(TASK TO COMPLETE):
Every line of the material below that contains the string "about" must appear in the answer.
....................
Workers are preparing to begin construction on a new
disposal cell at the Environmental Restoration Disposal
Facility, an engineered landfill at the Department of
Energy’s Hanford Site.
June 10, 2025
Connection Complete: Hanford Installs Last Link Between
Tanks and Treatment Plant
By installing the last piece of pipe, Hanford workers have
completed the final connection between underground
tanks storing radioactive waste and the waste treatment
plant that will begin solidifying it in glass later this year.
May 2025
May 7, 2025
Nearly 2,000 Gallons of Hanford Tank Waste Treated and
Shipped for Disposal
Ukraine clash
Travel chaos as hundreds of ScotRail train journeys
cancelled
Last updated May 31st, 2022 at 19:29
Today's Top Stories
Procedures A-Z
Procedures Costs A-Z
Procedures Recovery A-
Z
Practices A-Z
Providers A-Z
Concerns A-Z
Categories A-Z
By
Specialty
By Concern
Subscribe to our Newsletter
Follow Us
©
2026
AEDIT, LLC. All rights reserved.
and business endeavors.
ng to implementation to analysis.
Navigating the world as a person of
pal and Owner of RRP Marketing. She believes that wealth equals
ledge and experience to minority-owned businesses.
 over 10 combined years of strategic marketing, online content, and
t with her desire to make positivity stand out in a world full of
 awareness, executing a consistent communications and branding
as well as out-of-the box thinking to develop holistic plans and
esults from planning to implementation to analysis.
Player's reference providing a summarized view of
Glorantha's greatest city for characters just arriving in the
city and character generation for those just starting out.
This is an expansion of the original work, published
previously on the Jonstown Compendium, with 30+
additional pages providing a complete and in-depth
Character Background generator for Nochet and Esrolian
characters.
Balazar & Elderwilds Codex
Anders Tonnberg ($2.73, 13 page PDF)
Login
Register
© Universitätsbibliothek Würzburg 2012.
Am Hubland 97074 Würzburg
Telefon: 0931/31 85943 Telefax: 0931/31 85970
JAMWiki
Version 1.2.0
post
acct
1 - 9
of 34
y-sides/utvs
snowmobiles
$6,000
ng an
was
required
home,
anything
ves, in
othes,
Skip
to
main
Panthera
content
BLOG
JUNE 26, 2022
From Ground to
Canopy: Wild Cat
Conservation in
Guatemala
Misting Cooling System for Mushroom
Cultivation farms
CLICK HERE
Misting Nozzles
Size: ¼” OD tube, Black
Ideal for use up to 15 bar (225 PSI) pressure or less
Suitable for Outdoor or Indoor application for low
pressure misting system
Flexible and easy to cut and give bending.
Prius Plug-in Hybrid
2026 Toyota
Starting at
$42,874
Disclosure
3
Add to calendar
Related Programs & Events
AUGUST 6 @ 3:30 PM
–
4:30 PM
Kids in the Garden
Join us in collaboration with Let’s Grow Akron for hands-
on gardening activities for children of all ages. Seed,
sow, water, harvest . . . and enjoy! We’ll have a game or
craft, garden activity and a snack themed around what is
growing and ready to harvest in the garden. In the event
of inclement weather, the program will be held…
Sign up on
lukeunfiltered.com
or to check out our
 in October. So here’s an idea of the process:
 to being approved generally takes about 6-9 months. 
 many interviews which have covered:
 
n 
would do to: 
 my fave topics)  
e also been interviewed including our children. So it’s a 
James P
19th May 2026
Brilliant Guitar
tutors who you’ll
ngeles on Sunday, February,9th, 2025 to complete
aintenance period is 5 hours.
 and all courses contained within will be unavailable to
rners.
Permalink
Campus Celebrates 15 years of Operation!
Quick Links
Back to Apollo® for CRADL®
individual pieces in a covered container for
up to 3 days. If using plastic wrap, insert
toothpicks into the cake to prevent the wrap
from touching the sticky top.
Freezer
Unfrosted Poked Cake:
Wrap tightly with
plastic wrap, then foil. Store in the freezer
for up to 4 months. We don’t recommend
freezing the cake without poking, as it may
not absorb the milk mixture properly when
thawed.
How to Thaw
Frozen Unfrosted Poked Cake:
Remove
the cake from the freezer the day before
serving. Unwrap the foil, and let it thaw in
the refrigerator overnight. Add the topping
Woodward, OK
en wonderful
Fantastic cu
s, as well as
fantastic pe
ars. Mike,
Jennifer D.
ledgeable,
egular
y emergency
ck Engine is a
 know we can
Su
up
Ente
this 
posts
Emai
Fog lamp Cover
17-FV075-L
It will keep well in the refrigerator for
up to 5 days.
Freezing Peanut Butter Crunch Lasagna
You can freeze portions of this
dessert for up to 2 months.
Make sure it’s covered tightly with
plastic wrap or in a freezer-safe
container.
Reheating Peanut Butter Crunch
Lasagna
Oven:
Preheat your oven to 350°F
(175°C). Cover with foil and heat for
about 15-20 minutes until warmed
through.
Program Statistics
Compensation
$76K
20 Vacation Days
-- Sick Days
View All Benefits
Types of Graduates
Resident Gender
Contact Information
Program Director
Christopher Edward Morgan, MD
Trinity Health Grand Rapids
....................
(SOLUTION):
 to being approved generally takes about 6-9 months. 
about 15-20 minutes until warmed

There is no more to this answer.